Mais, nous savons maintenant que les armes avec lesquelles les éléments du MNLA sont arrivés dans notre pays étaient des jouets d’enfants à côté de celles qui leur ont été livrées sur place et qui continuent d’être livrées à des groupes terroristes pour maintenir notre pays sous pression. Pis, la France s’est chargée de bloquer toutes les stratégies sous-régionales planifiées par feu ATT pour faire barrage à l’extrémisme religieux.
C’est ainsi que, pendant 4 ans, il a préconisé en vain un front régional qui comprendrait l’Algérie, pour lutter notamment contre Al Qaeda au Maghreb islamique (Aqmi). Et pourtant, dans la foulée de sa chute, la France a porté le projet du G5-Sahel (en excluant l’Algérie plus influente qu’elle dans la zone). Un projet qui n’a toujours pas comblé les attentes à cause surtout de l’opposition des Américains à ce que l’ONU lui accorde un mandat lui conférant un financement soutenu.
“Le Mali est otage et victime du terrorisme. Ces gens ne sont pas Maliens. Ils sont venus du Maghreb avec des idées que nous ne connaissons pas. Notre islam, depuis le IXe siècle, est ouvert et tolérant. Il tient la personne humaine pour sacrée et inviolable”, s’était défendu ATT dans un entretien publié en octobre 2010 par le quotidien français “Libération”. Et de poursuivre en rappelant, “on nous fait un faux procès. En réalité, nous partageons avec nos voisins un territoire commun, le Sahel, qui couvre plus de 4 millions de km2 avec des menaces transfrontalières. Nous sommes, sur le plan géographique, au centre du dispositif : la partie désertique du Mali couvre 650 000 km2, un espace aussi vaste que la France. Nous devenons un pays de transit, confrontés à une histoire qui ne nous regarde pas. Le salafisme exacerbé n’est pas malien, il est maghrébin. C’est facile de dire que tout se passe au nord du Mali. Mais, le Nord du Mali, c’est aussi le Sud de l’Algérie, l’Est de la Mauritanie et l’Ouest du Niger”.
Comme on le constate, ATT a été très en avance sur son peuple qui a tardivement pris conscience que l’ancienne puissance colonisatrice était à la base de la crise sécuritaire imposée à notre pays dans son septentrion et qui s’est étendue à presque tout le pays depuis la chute d’ATT. “Nous avons déjà tenté la solution militaire, et nous l’avons estompée depuis 10 mois. Nous sommes face à de petits groupes disséminés. Vous pouvez passer des mois à leur courir derrière, avec un nombre très important de victimes. En 2 ans, nous avons perdu plus de 60 soldats, dont 10 officiers. Je ne vais pas engager l’armée malienne pour qu’en Occident on dise que je me bats contre le terrorisme alors que ça ne sert à rien”, avait répondu le défunt général dans la même interview accordée à “Libération” en octobre 2010.

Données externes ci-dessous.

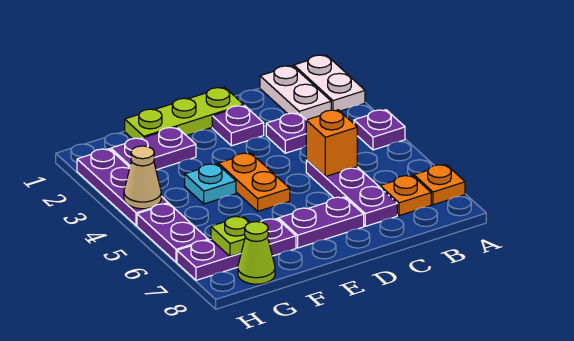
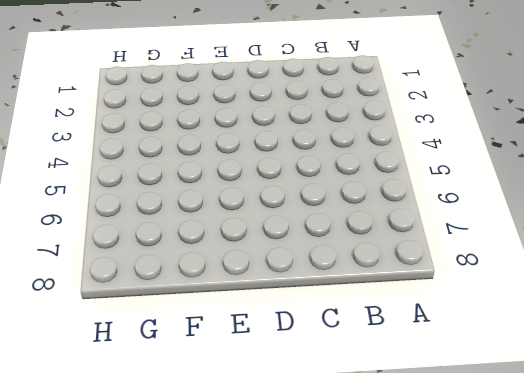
none -> white plate A1:A2 level 1
none -> purple plate A4 level 1
none -> orange plate A7 level 1

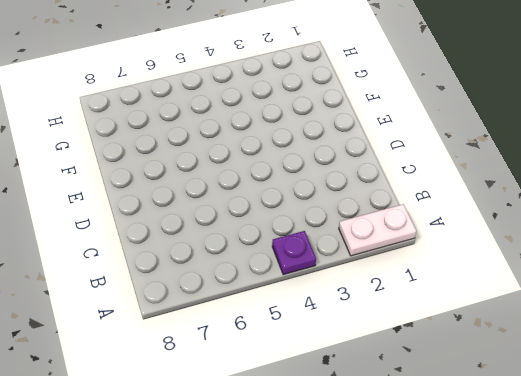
none -> orange plate A7 level 1
none -> white plate B1:B2 level 1
none -> orange plate B7 level 1

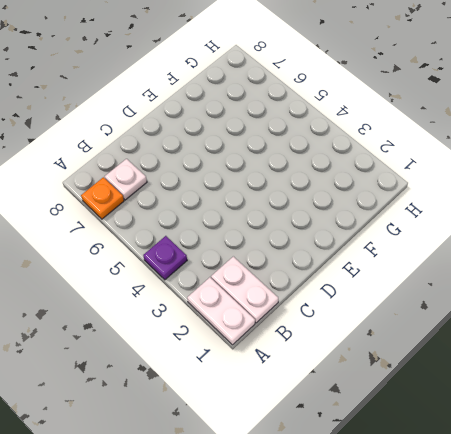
white plate B7 level 1 -> orange plate B7 level 1
none -> purple plate C3 level 1
none -> purple plate C5:C7 level 1
none -> lime plate D1:F1 level 1

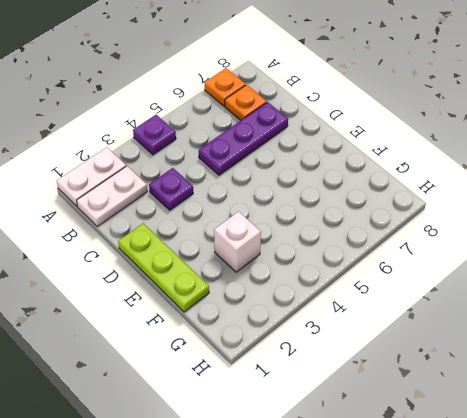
white brick F3 level 1 -> none
none -> purple plate D2 level 1
none -> purple plate D7:E7 level 1
none -> orange plate E4:E5 level 1

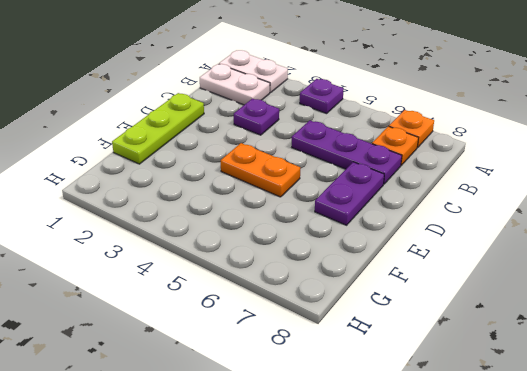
none -> purple plate D2 level 1
none -> purple plate F2:G2 level 1
none -> cyan plate F4 level 1

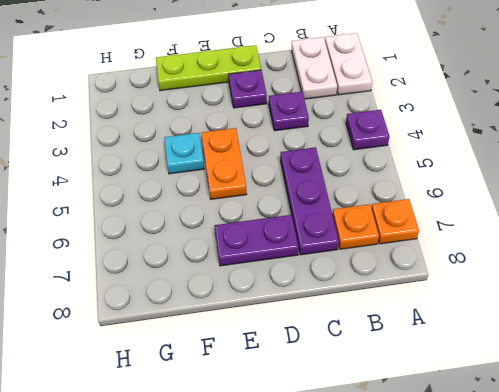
none -> purple plate F2:G2 level 1
none -> purple plate F7:H7 level 1
none -> lime cone G8 level 1

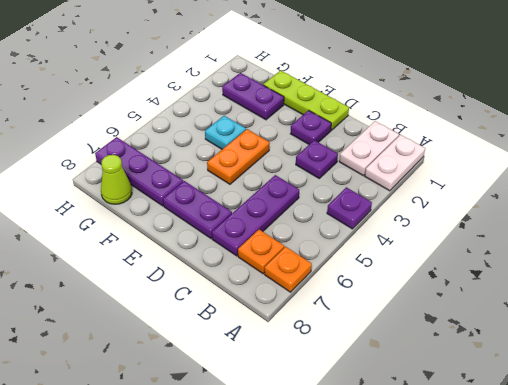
none -> purple plate H2:H4 level 1
none -> purple plate H5:H6 level 1
none -> orange brick C5 level 2

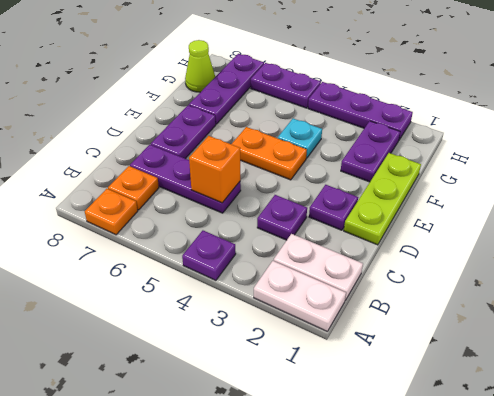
none -> lime plate G7 level 2
none -> tan cone H4 level 2

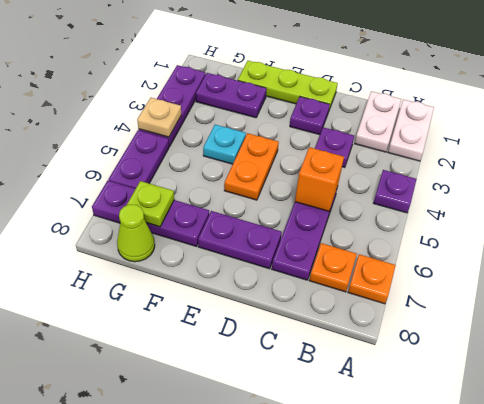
tan plate H4 level 2 -> tan cone H4 level 2

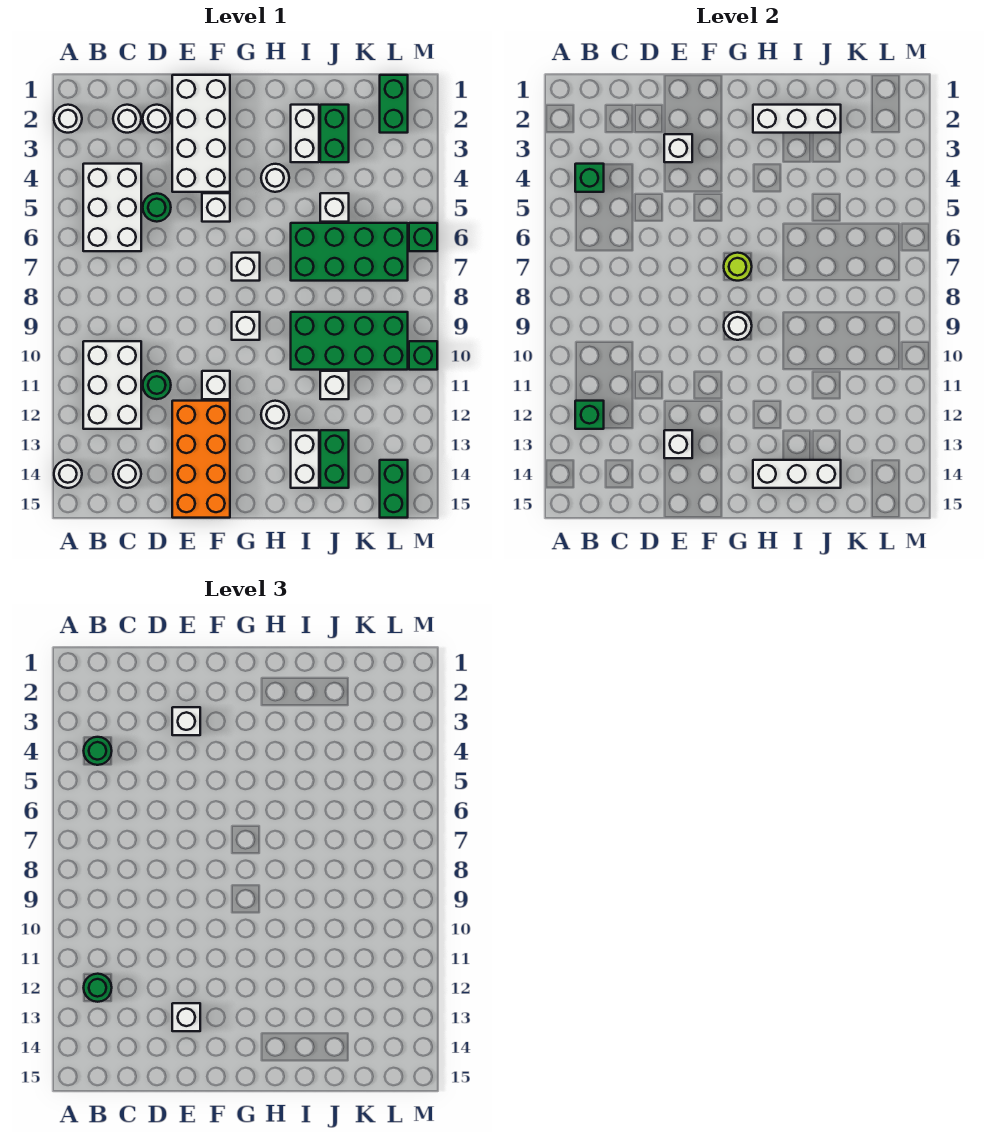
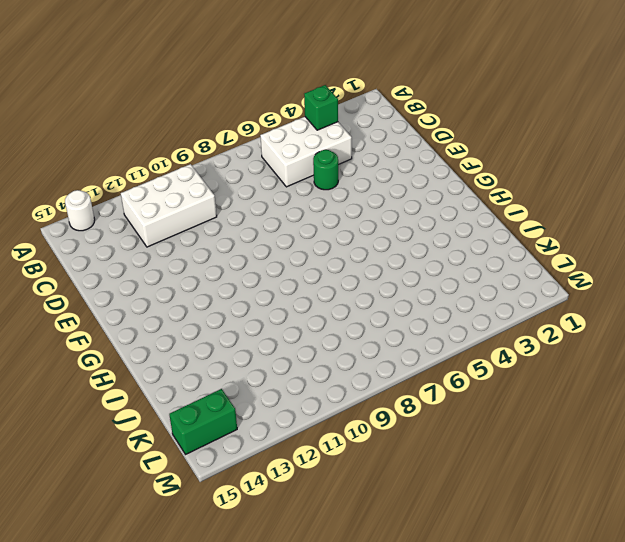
none -> white round brick A2 level 1
none -> white round brick C2 level 1
none -> white round brick C14 level 1
none -> white round brick D2 level 1

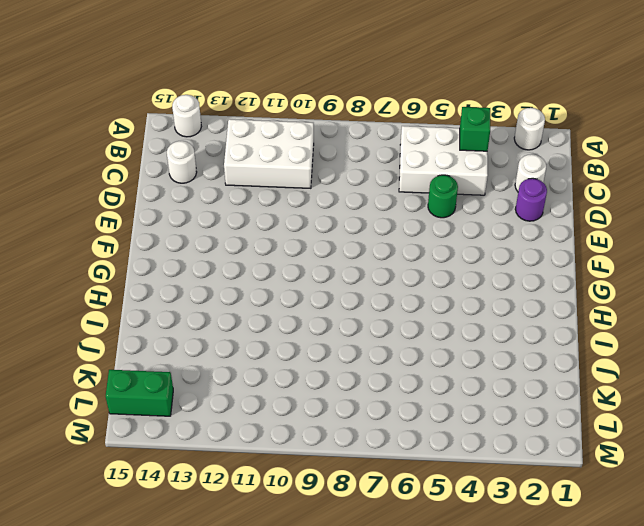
purple round brick D2 level 1 -> white round brick D2 level 1
none -> green round brick D11 level 1
none -> white brick E1:F4 level 1
none -> orange brick E12:F15 level 1
none -> white brick F5 level 1

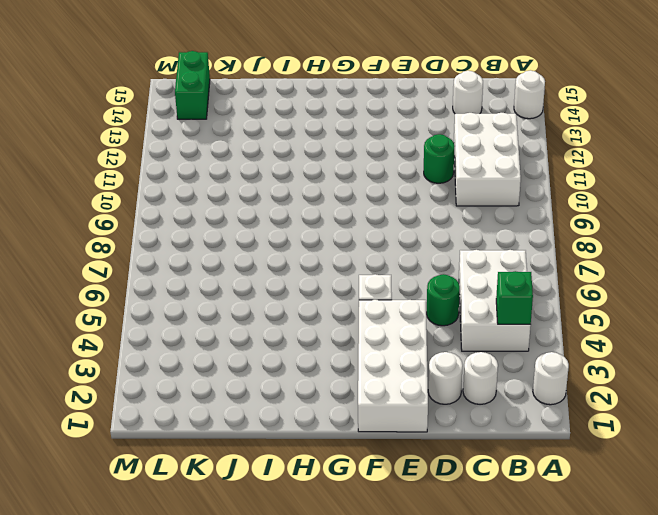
none -> orange brick E12:F15 level 1
none -> white brick F11 level 1
none -> white brick G7 level 1
none -> white brick G9 level 1

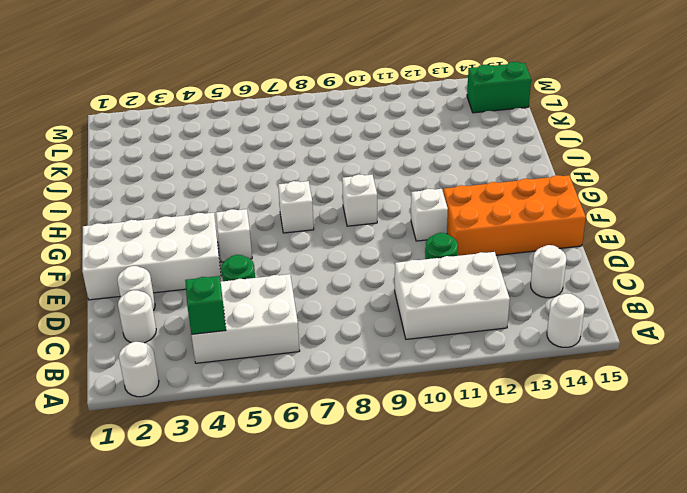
none -> white round brick H4 level 1
none -> white round brick H12 level 1
none -> white brick I2:I3 level 1
none -> green brick I6:L7 level 1

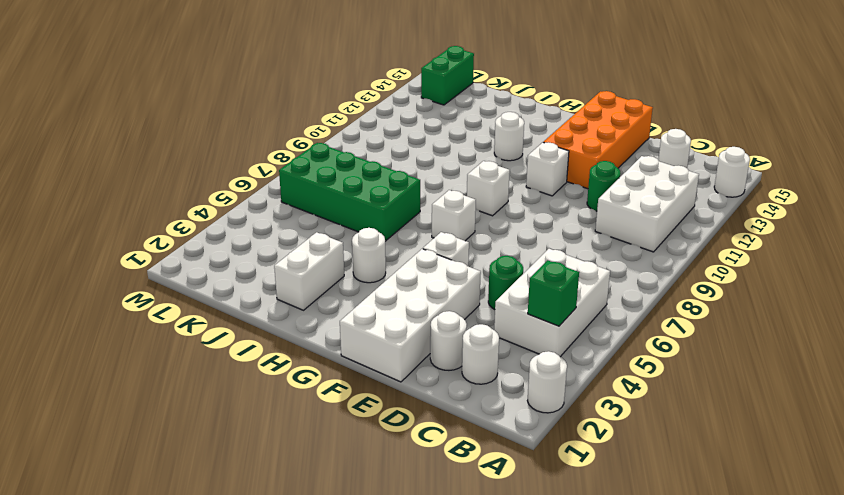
none -> green brick I9:L10 level 1
none -> white brick I13:I14 level 1
none -> green brick J2:J3 level 1
none -> white brick J5 level 1

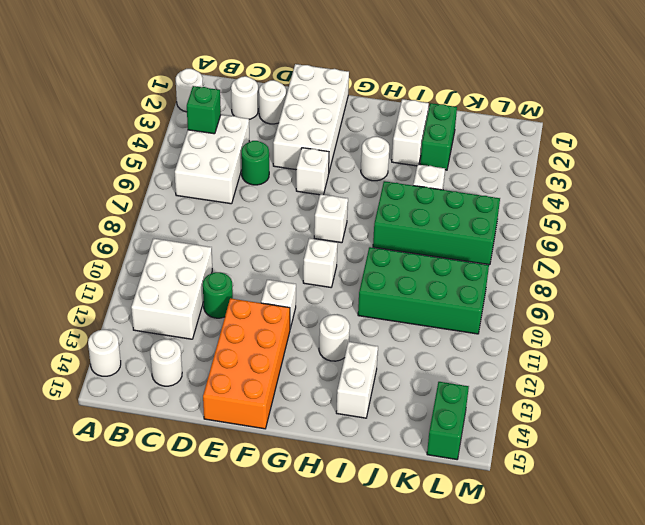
none -> white brick J11 level 1
none -> green brick J13:J14 level 1
none -> green brick L1:L2 level 1
none -> green brick M6 level 1

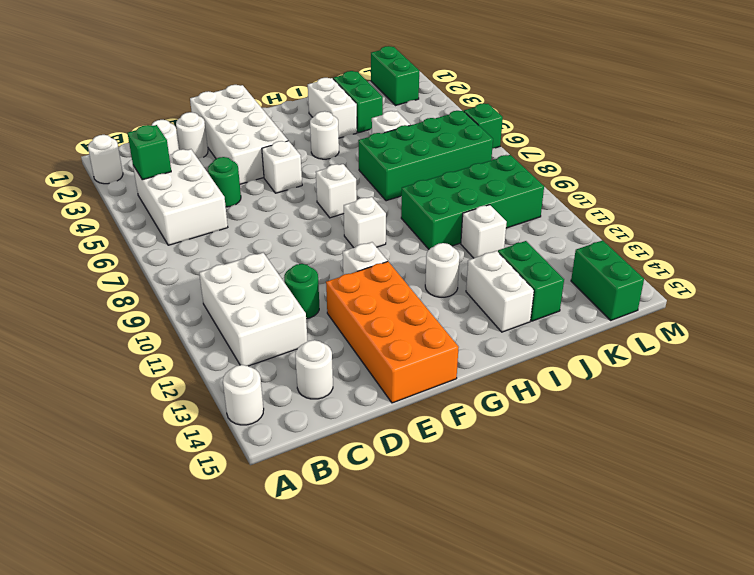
none -> green brick M10 level 1
none -> green brick B12 level 2
none -> white brick E3 level 2
none -> white brick E13 level 2

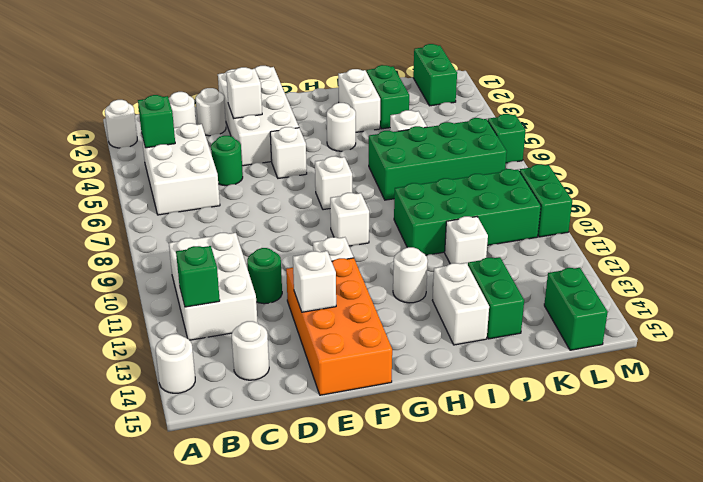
green brick M9:M10 level 1 -> green brick M10 level 1
none -> lime round brick G7 level 2
none -> white round brick G9 level 2
none -> white brick H2:J2 level 2
none -> white brick H14:J14 level 2

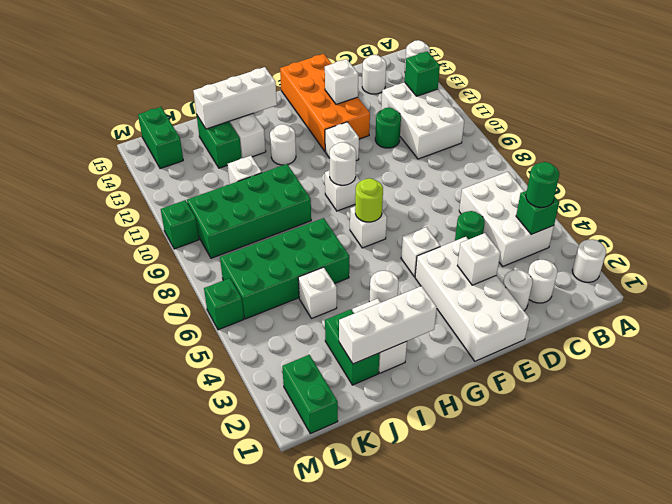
none -> green round brick B12 level 3
none -> white brick E3 level 3
none -> white brick E13 level 3

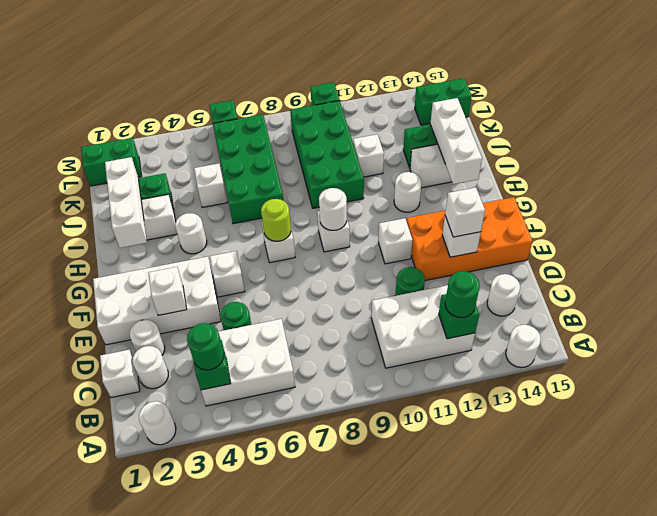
white brick C1 level 1 -> white brick E3 level 3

Les limites de l’Opération Barkhane
Pour le valeureux homme que fut ATT, “le problème, c’est le déficit de coopération régionale. Chacun se plaint du voisin et les actions isolées sont vouées à rester ponctuelles. J’ai appelé, en septembre 2006, à une conférence sahélo-sahélienne pour la paix et le développement, en présence des chefs d’Etat. Les populations concernées vivent dans la précarité, dans des zones difficiles. Les jeunes n’y ont aucune perspective. Avant, ils volaient des chameaux. Maintenant, ils volent des véhicules. Face à une idéologie agressive, quelle est l’alternative ? Il faut élever la population vers nous. Or, personne ne m’a écouté depuis 4 ans, quatre années de perdu”. Le temps lui donne raison aujourd’hui sur tous ses détracteurs aux plans national et international.
En effet, le retrait annoncé de Barkhane pour la fin de ce mois de juin est une manière diplomatique, pour la France, de reconnaître que sa stratégie a échoué au Sahel. Un échec qu’Emmanuel Manuel veut maintenant partager avec des alliés européens en mettant la Force Takuba au cœur de la nouvelle stratégie pour pallier le retrait progressif de l’Opération Barkhane.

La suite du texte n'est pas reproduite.